Calgary Herald

Election case ‘difficult task’ for lawyer

- STEPHEN MAHER AND GLEN MCGREGOR

The lawyer leading the robocalls election case acknowledg­ed Tuesday that he faces a challenge proving voters were disenfranc­hised without evidence that “there are ballots that aren’t in the ballot box.”

Steven Shrybman, the lawyer for eight voters who want the Federal Court to overturn the election results in six ridings, told Judge Richard Mosley that he is “up against the difficult task of proving the negative.”

But Shrybman said the evidence shows that people across the country were stopped from voting by misdirecti­ng or harassing calls.

He urged the judge to consider the numerous complaints described in internal Elections Canada emails and others itemized in sworn statements from agency investigat­ors that detailed alleged voter-suppressio­n calls reported in more than 240 ridings.

“There is no loaded gun,” he admitted. “We have not been able to adduce for this court electors who didn’t vote, let alone large numbers of them.”

Instead, Shrybman said the judge should consider similar stories from voters across the country that are consistent with those in the six cases before the court.

Shrybman pointed to a voter in the Quebec riding of Rivière-du-Nord — not one of the ridings at issue — who complained to Elections Canada that he received three automated calls telling him his polling station had changed and who ultimately did not vote in the May 2, 2011 election.

This complainan­t is the first on the public record to say his franchise was affected by a misleading call, although an Elections Canada investigat­or has reported that some voters in Guelph tore up their voting cards in frustratio­n when directed to the wrong poll.

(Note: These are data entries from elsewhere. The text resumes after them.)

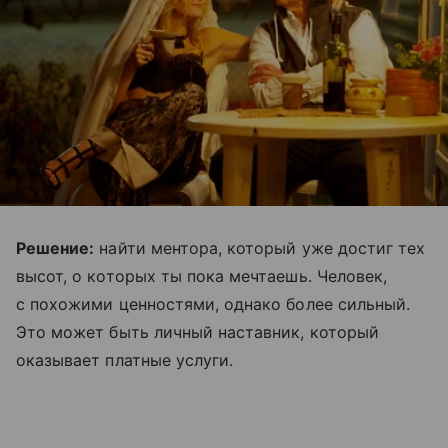
Решение:
найти ментора, который уже достиг тех
высот, о которых ты пока мечтаешь. Человек,
с похожими ценностями, однако более сильный.
Это может быть личный наставник, который
оказывает платные услуги.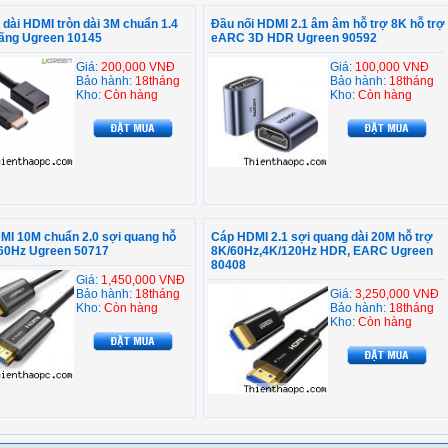
 dài HDMI tròn dài 3M chuẩn 1.4
Đầu nối HDMI 2.1 âm âm hỗ trợ 8K hỗ trợ
hãng Ugreen 10145
eARC 3D HDR Ugreen 90592
Giá:
200,000 VNĐ
Giá:
100,000 VNĐ
Bảo hành:
18tháng
Bảo hành:
18tháng
Kho:
Còn hàng
Kho:
Còn hàng
MI 10M chuẩn 2.0 sợi quang hỗ
Cáp HDMI 2.1 sợi quang dài 20M hỗ trợ
/60Hz Ugreen 50717
8K/60Hz,4K/120Hz HDR, EARC Ugreen
80408
Giá:
1,450,000 VNĐ
Bảo hành:
18tháng
Giá:
3,250,000 VNĐ
Kho:
Còn hàng
Bảo hành:
18tháng
Kho:
Còn hàng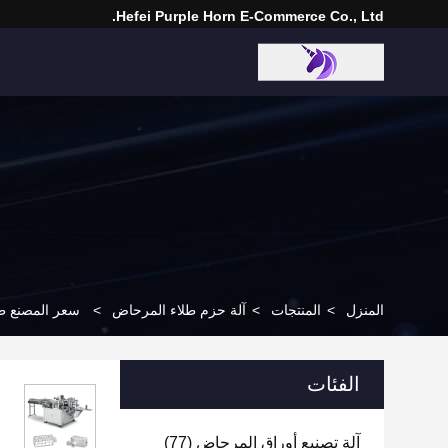
Hefei Purple Horn E-Commerce Co., Ltd.
المنزل
>
المنتجات
>
آلة حزم طلاء المرحاض
>
سعر المصنع طابعا
الفئات
آلة تصنيع أوراق المرحاض
(77)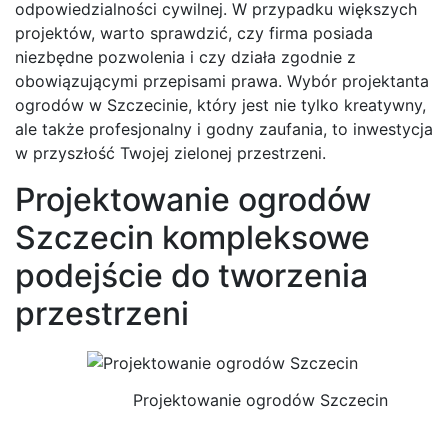
odpowiedzialności cywilnej. W przypadku większych
projektów, warto sprawdzić, czy firma posiada
niezbędne pozwolenia i czy działa zgodnie z
obowiązującymi przepisami prawa. Wybór projektanta
ogrodów w Szczecinie, który jest nie tylko kreatywny,
ale także profesjonalny i godny zaufania, to inwestycja
w przyszłość Twojej zielonej przestrzeni.
Projektowanie ogrodów
Szczecin kompleksowe
podejście do tworzenia
przestrzeni
Projektowanie ogrodów Szczecin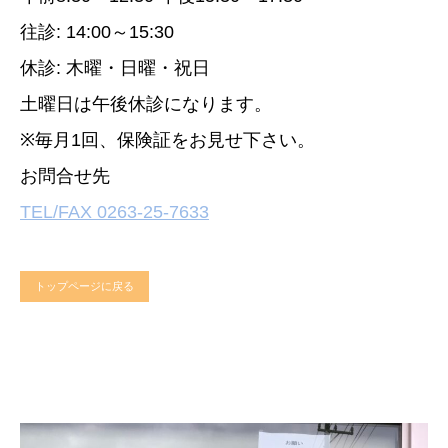
往診: 14:00～15:30
休診: 木曜・日曜・祝日
土曜日は午後休診になります。
※毎月1回、保険証をお見せ下さい。
お問合せ先
TEL/FAX 0263-25-7633
トップページに戻る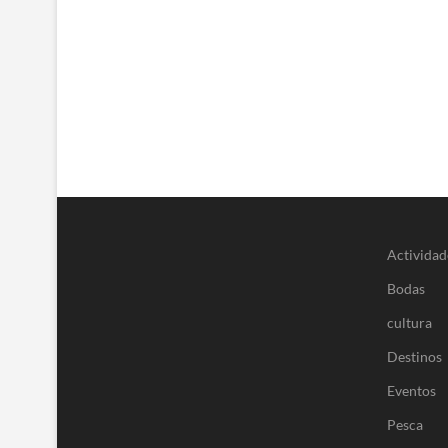
Actividad
Bodas
cultura
Destinos
Eventos
Pesca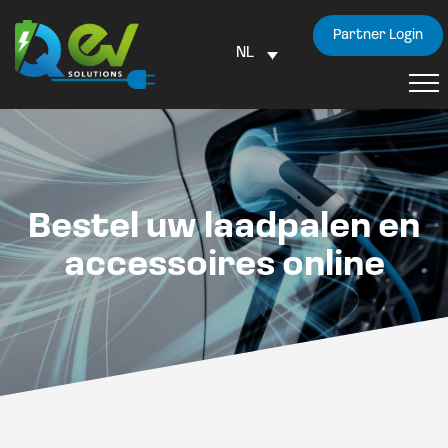
Partner Login
NL
Bestel uw laadpalen en
accessoires online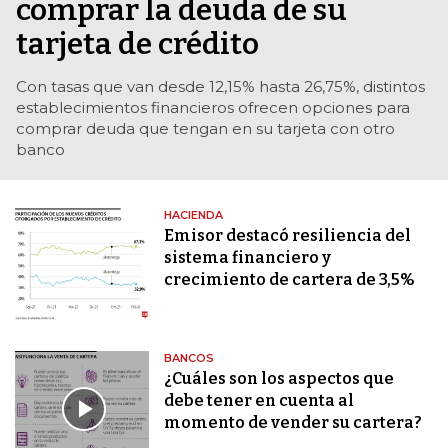
comprar la deuda de su
tarjeta de crédito
Con tasas que van desde 12,15% hasta 26,75%, distintos
establecimientos financieros ofrecen opciones para
comprar deuda que tengan en su tarjeta con otro
banco
HACIENDA
Emisor destacó resiliencia del
sistema financiero y
crecimiento de cartera de 3,5%
BANCOS
¿Cuáles son los aspectos que
debe tener en cuenta al
momento de vender su cartera?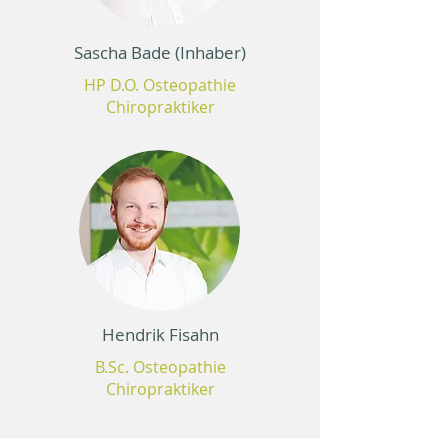
Sascha Bade (Inhaber)
HP D.O. Osteopathie
Chiropraktiker
Hendrik Fisahn
B.Sc. Osteopathie
Chiropraktiker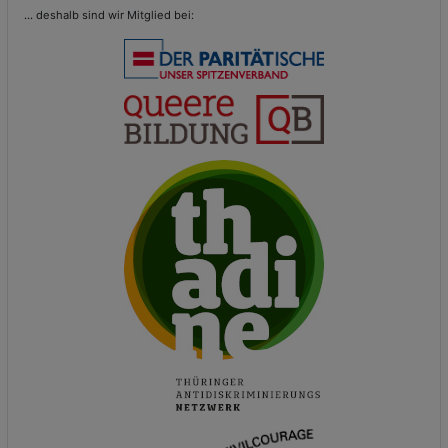
...
deshalb sind wir Mitglied bei: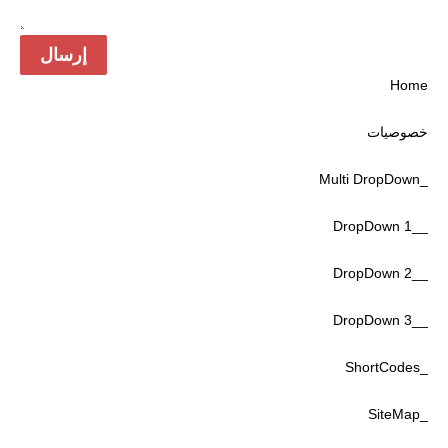
Home
خصوصیات
_Multi DropDown
__DropDown 1
__DropDown 2
__DropDown 3
_ShortCodes
_SiteMap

For months — and as recently as Monday — the Conservati­ves have rebutted allegation­s about the robocalls scandal by claiming not a single person lost his or her franchise.

But to Shrybman, there is clear evidence of a countrywid­e effort to discourage voters.

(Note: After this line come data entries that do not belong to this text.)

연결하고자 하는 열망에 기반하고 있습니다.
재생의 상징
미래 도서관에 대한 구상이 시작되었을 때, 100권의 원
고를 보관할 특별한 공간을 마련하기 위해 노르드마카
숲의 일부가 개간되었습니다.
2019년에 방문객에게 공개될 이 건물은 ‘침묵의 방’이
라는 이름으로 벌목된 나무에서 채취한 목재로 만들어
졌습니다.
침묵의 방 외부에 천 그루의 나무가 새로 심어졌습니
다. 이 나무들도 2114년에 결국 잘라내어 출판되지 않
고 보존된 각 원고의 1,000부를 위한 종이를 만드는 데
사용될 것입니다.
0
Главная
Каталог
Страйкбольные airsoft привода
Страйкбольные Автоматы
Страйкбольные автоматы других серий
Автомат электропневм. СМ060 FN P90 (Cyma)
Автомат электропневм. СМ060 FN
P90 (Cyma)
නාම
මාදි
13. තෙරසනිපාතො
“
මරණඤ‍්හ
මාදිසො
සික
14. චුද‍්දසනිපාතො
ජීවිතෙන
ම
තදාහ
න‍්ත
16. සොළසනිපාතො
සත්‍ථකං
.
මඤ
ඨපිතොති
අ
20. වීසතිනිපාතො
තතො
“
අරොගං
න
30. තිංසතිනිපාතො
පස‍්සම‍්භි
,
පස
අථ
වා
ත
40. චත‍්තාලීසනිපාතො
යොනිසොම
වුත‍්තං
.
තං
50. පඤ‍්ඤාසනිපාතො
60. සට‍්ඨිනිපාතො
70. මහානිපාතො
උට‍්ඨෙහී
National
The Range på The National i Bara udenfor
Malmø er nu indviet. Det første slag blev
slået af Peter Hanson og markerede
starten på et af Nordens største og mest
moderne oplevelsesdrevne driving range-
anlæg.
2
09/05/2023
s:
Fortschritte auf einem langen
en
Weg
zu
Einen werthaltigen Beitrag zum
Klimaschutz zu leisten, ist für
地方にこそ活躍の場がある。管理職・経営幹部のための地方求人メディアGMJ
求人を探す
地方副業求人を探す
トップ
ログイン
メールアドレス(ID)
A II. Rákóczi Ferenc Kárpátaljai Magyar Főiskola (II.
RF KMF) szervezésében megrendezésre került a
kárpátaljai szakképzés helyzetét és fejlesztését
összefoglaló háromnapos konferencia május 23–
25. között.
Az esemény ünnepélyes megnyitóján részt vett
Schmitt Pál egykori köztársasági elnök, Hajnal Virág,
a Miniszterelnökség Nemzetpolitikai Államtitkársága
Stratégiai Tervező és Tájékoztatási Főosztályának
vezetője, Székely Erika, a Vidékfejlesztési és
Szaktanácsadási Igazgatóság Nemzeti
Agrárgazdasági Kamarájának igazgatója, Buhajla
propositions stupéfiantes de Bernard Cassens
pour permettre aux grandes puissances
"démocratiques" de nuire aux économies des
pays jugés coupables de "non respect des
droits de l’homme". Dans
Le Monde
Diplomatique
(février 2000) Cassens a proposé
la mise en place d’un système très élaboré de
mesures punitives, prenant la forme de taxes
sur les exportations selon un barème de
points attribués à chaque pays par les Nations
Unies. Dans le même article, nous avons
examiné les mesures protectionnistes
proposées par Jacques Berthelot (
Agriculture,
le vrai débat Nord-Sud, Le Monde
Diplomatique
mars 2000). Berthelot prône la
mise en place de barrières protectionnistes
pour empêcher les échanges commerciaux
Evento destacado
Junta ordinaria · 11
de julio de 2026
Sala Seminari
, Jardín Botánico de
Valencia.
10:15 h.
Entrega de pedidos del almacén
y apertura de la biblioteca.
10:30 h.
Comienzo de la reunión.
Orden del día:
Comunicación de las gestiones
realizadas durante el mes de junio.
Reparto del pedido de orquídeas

“A person or person unknown engaged in fraudulent activities intended to affect the results of the election in the six electoral districts at issue,” Shrybman told the court. “A direct assault has taken place on the first building block of the democratic society, the right to vote.”

To prove that, he said, it is not necessary to show who carried out fraudulent activities, merely that they took place.